Tags make the web a shared experience through:
- Other social characteristics
- Social play
- Eavesdropping (my addition)
Sinha suggests that tagging allows for shared browsing, which is a way of socializing without having to deal with the kind of strife and flamewars that arise on email lists.
On the subject of tag clouds as a navigation device or form of menu she acknowledged that they “are not the future.” Menus are structured, stable over time, comprehensive. Tag clouds are unstructured, relatively unstable, and not comprehensive, but they let current stuff bubble to top. For example, many websites wanted to respond to hurricane Katrina. To do so, most companies had to add an explicit link to their homepage, but Flickr and Delicious didn’t need to do anything different. The community did it for them.
Comment from audience: Cloud shows relative importance, something easier to assess than absolute importance.
Sinha wrapped up by discussing some ideas for designing social systems. “Serve the individual’s selfish goal,” she recommended. Create a symbiotic relation (to avoid mob behaviors, the tragedy of commons). Think about when the individual should feel alone, when part of group, and how to encourage social sharing.
These systems don’t design themselves. They just seem to do so when those above considerations are given careful thought.
Sinha recommended we in the audience try these things:
- Create an account on MySpace
- Read Emergence and The Wisdom of Crowds
- Play a multiplayer online game (such as World of Warcraft or Second Life)
- Play with an API (Google maps API for example)
- Think about what is fun on the web (not just tasks and work)
A spirited question-and-answer session followed that invoked Erich Von Hippel’s research on lead users at MIT, Tom Coates’ article on tag drift (tracking the change in meaning of the Ajax tag on Delicious), and the search for social applications in the local space, beyond Dodgeball (one audience member mentioned a site called Socialight out of the Interactive Telecommunications Program (ITP) at New York University which allows you to add stories to buildings, anything from “this is a great coffee shop” to “there were three murders here in 1932, and everybody says this house is haunted.”
Rashmi Sinha’s talk was one of the best ones I saw all weekend, helping further my understanding of the viral popularity of tagging and the proper design of social software.
5 Minute Madness
Reviewed by: Jess McMullin
I love 5 Minute Madness. I hate 5 Minute Madness.

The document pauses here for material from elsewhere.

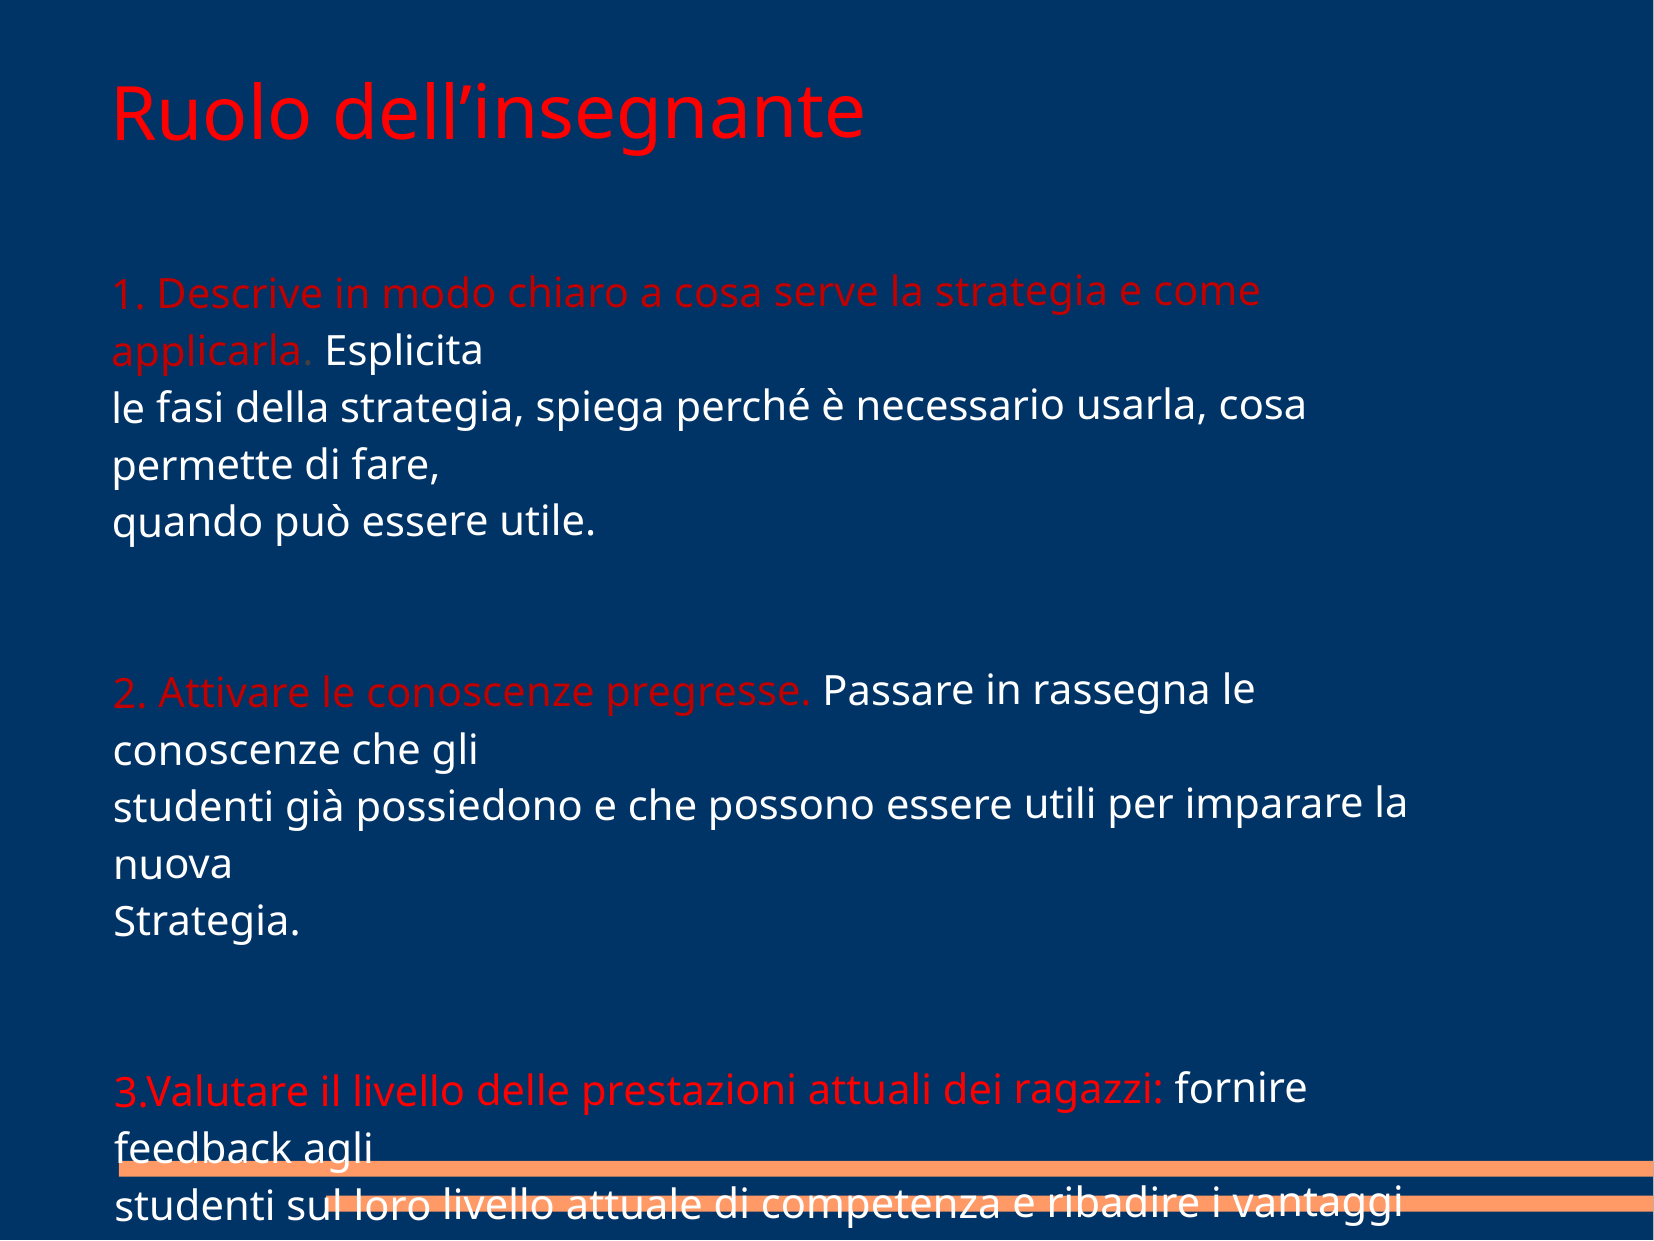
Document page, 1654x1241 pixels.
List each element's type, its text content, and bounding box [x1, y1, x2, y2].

text_box Ruolo dell’insegnante 1. Descrive in modo chiaro a cosa serve la strategia e come applicarla. Esplicita le fasi della strategia, spiega perché è necessario usarla, cosa permette di fare, quando può essere utile. 2. Attivare le conoscenze pregresse. Passare in rassegna le conoscenze che gli studenti già possiedono e che possono essere utili per imparare la nuova Strategia. 3.Valutare il livello delle prestazioni attuali dei ragazzi: fornire feedback agli studenti sul loro livello attuale di competenza e ribadire i vantaggi dell’uso della strategia. Gli obiettivi dovrebbero essere concordati e definiti insieme agli Studenti. 4.Fare la dimostrazione della strategia e delle autoistruzioni: porsi come modello da imitare (modeling), fare la dimostrazione di come si usa la strategia in un contesto significativo e usare le opportune autoistruzioni pensando a voce alta. [95, 47, 1480, 1127]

For those of you who haven’t been to the Summit, 5 Minute Madness is an open mic session during the conference closing. Anyone can get up, and say anything, for up to 5 minutes. And they do.

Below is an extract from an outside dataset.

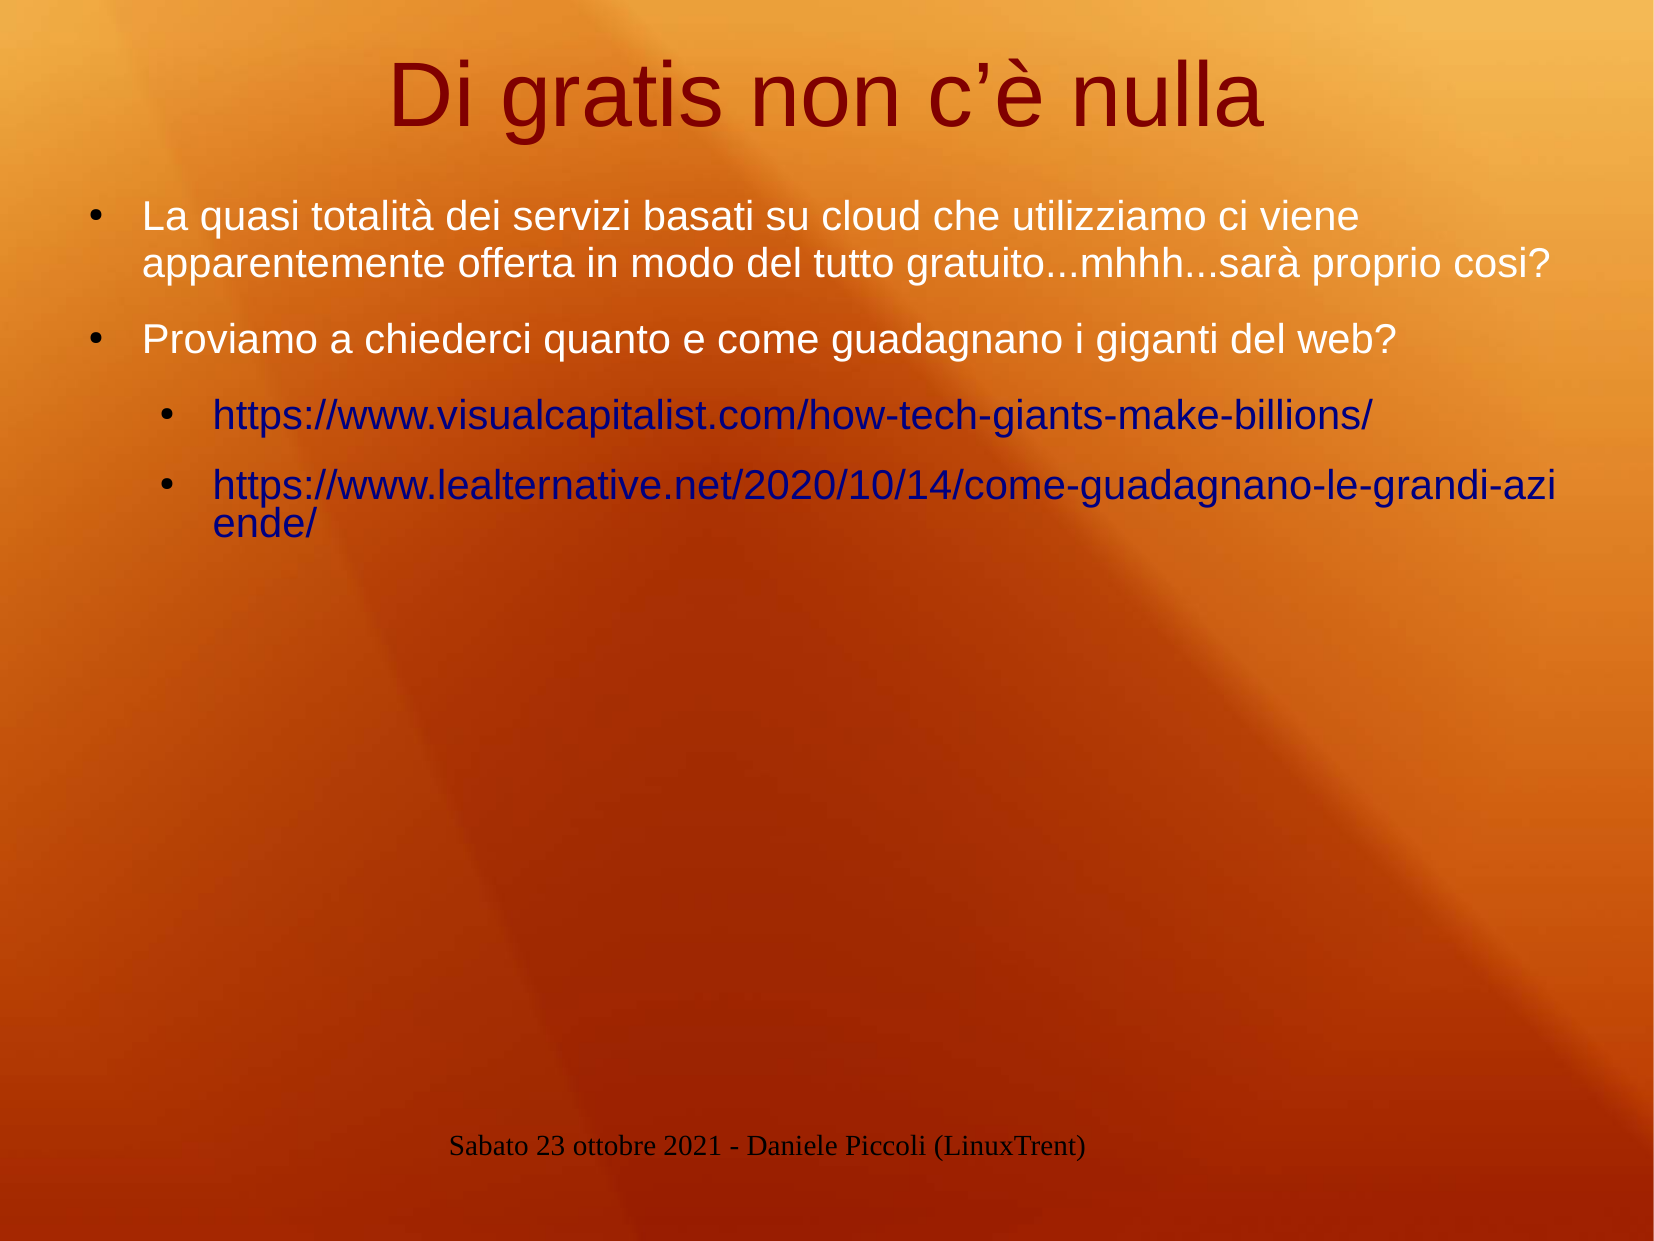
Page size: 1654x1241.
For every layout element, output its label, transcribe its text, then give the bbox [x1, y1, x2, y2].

picture [0, 0, 1654, 1241]
list La quasi totalità dei servizi basati su cloud che utilizziamo ci viene apparentemente offerta in modo del tutto gratuito...mhhh...sarà proprio cosi? Proviamo a chiederci quanto e come guadagnano i giganti del web? https://www.visualcapitalist.com/how-tech-giants-make-billions/ https://www.lealternative.net/2020/10/14/come-guadagnano-le-grandi-aziende/ [70, 192, 1560, 1075]
title Di gratis non c’è nulla [82, 35, 1571, 154]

I love 5 Minute Madness because for me it expresses the intimacy of the IA Summit–the conference as a whole is small, and there’s a chance to connect with industry luminaries and rising stars alike in hallways, bars, and yes, during a crazy open mic where anything goes. The openness of 5 Minute Madness, the sheer lack of structure in a discipline renowned for structure, the grandeur and banality and gratitude and inspiration that emerge in simple unrehearsed words–for me, it captures the Summit, and our community, like nothing else.
And that’s why I hate 5 Minute Madness–it means that the Summit is coming to an end, and that it’s another year until I’m back again, learning, growing, and exalting in the amazing experience put together by an amazing community. I’m looking forward to next year already.
And if you want to hear just how 5 Minute Madness went in 2006, CD Evans (one of my annual 5 Minute Madness highlights) has kindly posted an MP3 of the whole thing (13 mb).